Presidents fall gracefully through clouds of joy and ecstasy as a head crashes down right through them into a pool of chunky red. The bang echoes and leaves the lingering ring of a bell.
“You can send them to The Gate, you know,” Finn says, watching Isaiah clean the tip of the pistol against his torn midnight blue designer suit.
“My finger slipped. I don’t exactly see you in a hurry to stop me either,” Isaiah says.
Finn heads to the mess of coke and blood and grabs a scripture engraved black chrome pistol from the ruins of the table and says, “You can send them to The Gate. Understand that. My job isn’t to stop one monster from killing the other.”
“Yeah, it’s to preserve the path to grace and protect the humans so they can access it or whatever. I know, I know. But I’m still human, which I can say for one of us, Mr. Apostle,” Isaiah says.
“Haha,” Finn chuckles, “If you truly believe you’re still human, you’re delusional.”
“Whatever, let’s get the hell out of here before more of these idiots show up and decide to level the town trying to kill us,” Isaiah say and brushes off his lost cause of a suit.

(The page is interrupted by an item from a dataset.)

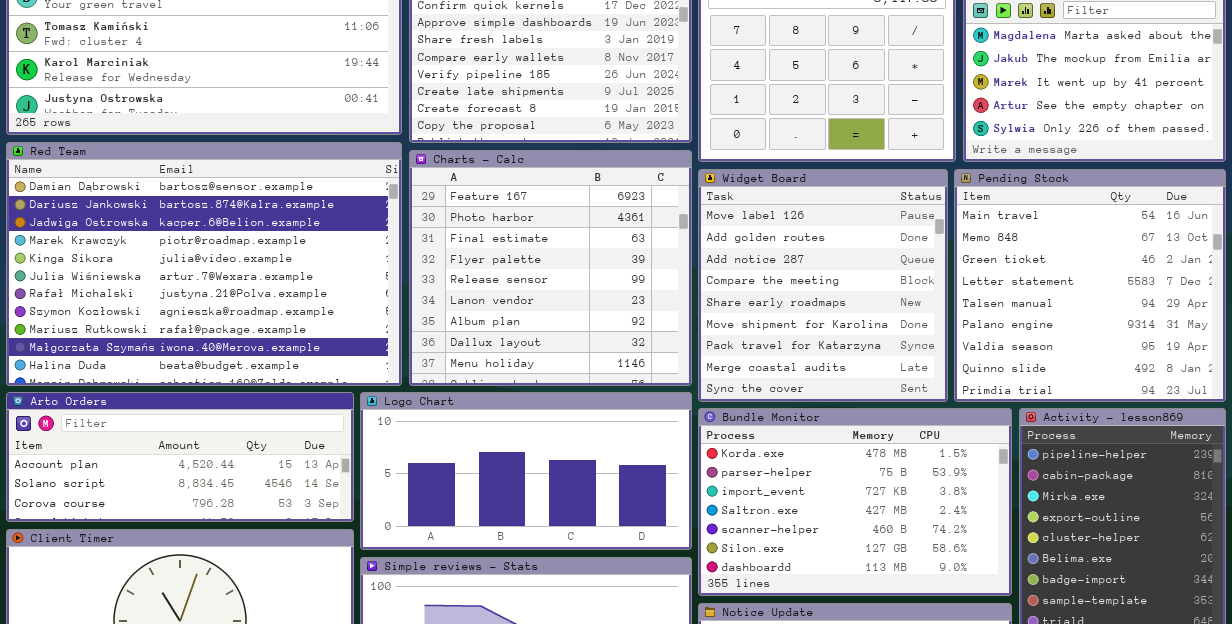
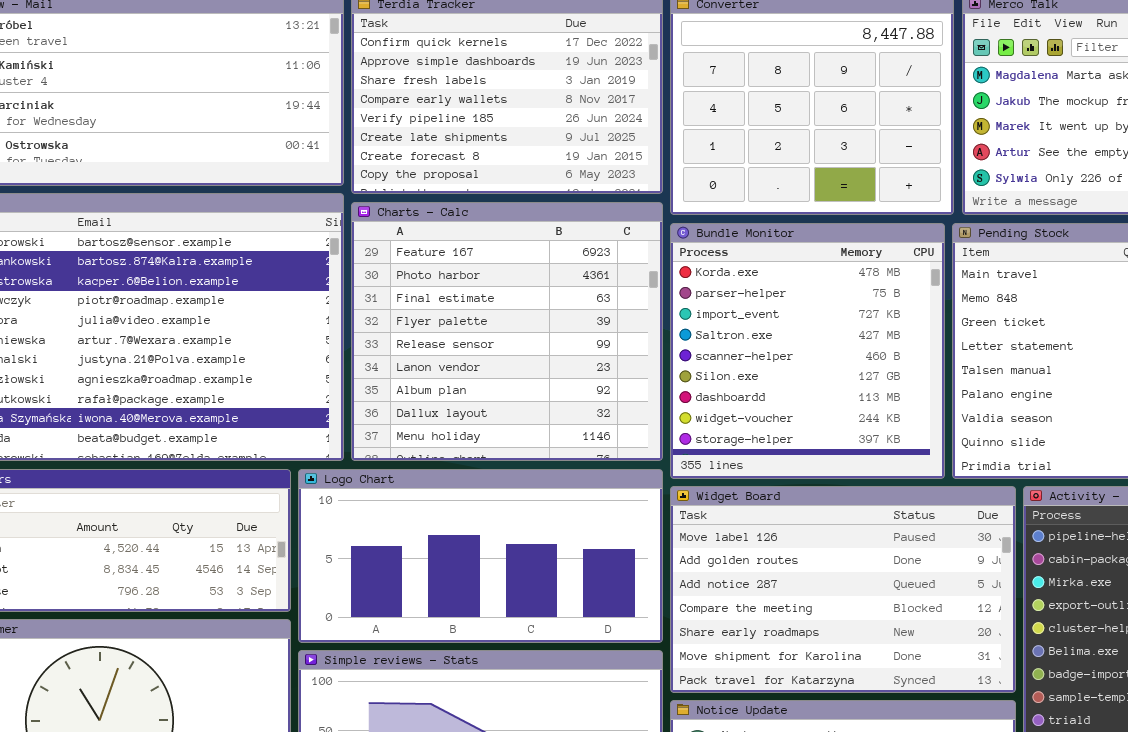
Widget Board: [698,169,948,402] -> [670,486,1016,693], moved, resized
Bundle Monitor: [698,408,1012,596] -> [670,223,945,479], moved, resized

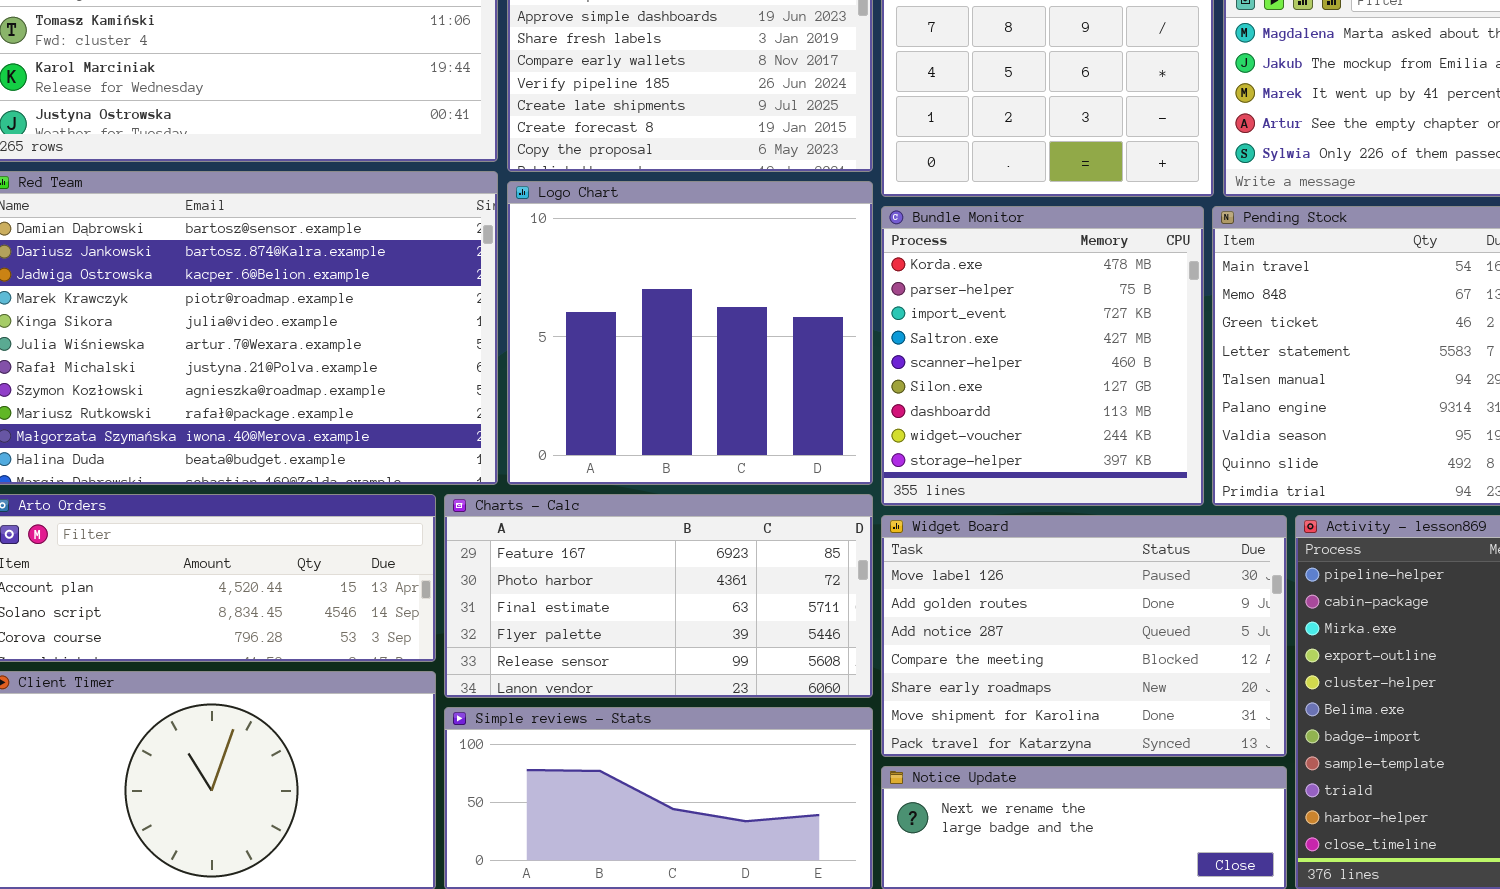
Charts - Calc: [351,202,663,461] -> [444,494,873,698], moved, resized
Logo Chart: [298,469,663,643] -> [507,181,873,485], moved, resized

“Good call. Screw this place,” Finn responds. The shattered glass scrambles beneath their boots on the way to the large oak double doors.
They push through to the other side. Broken stained glass angels let the morning god rays light the pews that aren’t on fire, some of the dead priests that aren’t on fire, some of the dead priests that are. Feathers litter the blood drenched floors. The fires form a large circle around the center of the cathedral where the celestial, the fake angel, was sent to imprisonment.
“How many more like this are there left?” Isaiah asks as they walk out of the cathedral.
“Thousands,” Finn says, “And we’re still doing the easy small stuff.”
“Can’t wait to see what the harder stuff is.”